(What to work on):
Somewhere below is a line with "index dip: (402, 340)" and, later, a line with "pinky tip: (544, 409)"; repeat those two lines and all the lines between them, exactly as they are.

Provided data below:

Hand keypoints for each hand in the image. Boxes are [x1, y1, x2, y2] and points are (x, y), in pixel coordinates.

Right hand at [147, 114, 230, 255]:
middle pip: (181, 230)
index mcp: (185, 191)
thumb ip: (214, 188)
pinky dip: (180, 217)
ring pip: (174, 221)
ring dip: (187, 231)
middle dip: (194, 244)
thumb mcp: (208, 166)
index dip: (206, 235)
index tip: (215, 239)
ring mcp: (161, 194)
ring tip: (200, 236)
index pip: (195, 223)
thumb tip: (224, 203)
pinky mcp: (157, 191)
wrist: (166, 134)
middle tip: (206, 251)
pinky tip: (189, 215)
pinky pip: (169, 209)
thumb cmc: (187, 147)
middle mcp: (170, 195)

End of Provided data.
Provided data below:

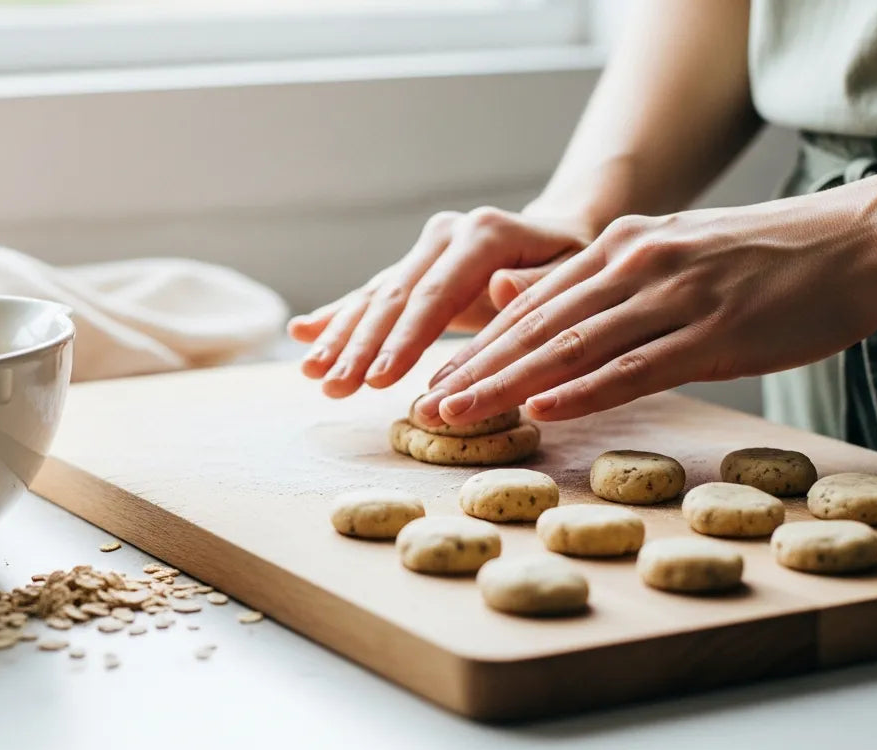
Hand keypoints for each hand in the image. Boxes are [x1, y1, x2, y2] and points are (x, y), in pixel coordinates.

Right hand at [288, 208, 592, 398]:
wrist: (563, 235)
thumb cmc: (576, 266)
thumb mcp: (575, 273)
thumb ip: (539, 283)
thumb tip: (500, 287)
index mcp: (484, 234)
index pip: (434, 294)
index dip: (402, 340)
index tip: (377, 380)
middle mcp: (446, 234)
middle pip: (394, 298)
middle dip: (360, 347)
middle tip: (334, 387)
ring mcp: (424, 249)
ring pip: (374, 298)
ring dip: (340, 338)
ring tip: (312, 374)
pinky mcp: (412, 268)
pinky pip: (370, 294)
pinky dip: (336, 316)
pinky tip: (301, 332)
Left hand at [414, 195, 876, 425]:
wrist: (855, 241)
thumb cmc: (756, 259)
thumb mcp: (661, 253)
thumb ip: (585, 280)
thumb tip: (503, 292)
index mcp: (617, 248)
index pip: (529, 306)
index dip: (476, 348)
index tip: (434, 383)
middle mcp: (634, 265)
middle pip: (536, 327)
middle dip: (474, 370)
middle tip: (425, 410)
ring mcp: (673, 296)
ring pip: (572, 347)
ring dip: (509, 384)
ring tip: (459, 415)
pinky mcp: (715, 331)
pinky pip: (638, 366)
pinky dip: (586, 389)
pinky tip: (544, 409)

End of Provided data.

(Your response):
index dip: (402, 340)
index tip: (377, 380)
middle mcp: (446, 234)
middle pip: (394, 298)
middle dip: (360, 347)
middle tip: (334, 387)
ring mcp: (424, 249)
ring pip: (374, 298)
ring dip: (340, 338)
ring tip: (312, 374)
pinky mcp: (412, 268)
pinky pip: (370, 294)
pinky dip: (336, 316)
pinky tip: (301, 332)
Left hand at [414, 195, 876, 425]:
wrist: (855, 241)
thumb cmc: (756, 259)
thumb mcp: (661, 253)
thumb ip: (585, 280)
thumb tip: (503, 292)
index mcp: (617, 248)
index pip: (529, 306)
index dip: (476, 348)
index tip: (434, 383)
middle mcp: (634, 265)
middle pip: (536, 327)
middle dip: (474, 370)
middle tip: (425, 410)
ring mcp: (673, 296)
ring pip: (572, 347)
ring dip: (509, 384)
ring tip: (459, 415)
pinky mcp: (715, 331)
pinky pip: (638, 366)
pinky dip: (586, 389)
pinky tip: (544, 409)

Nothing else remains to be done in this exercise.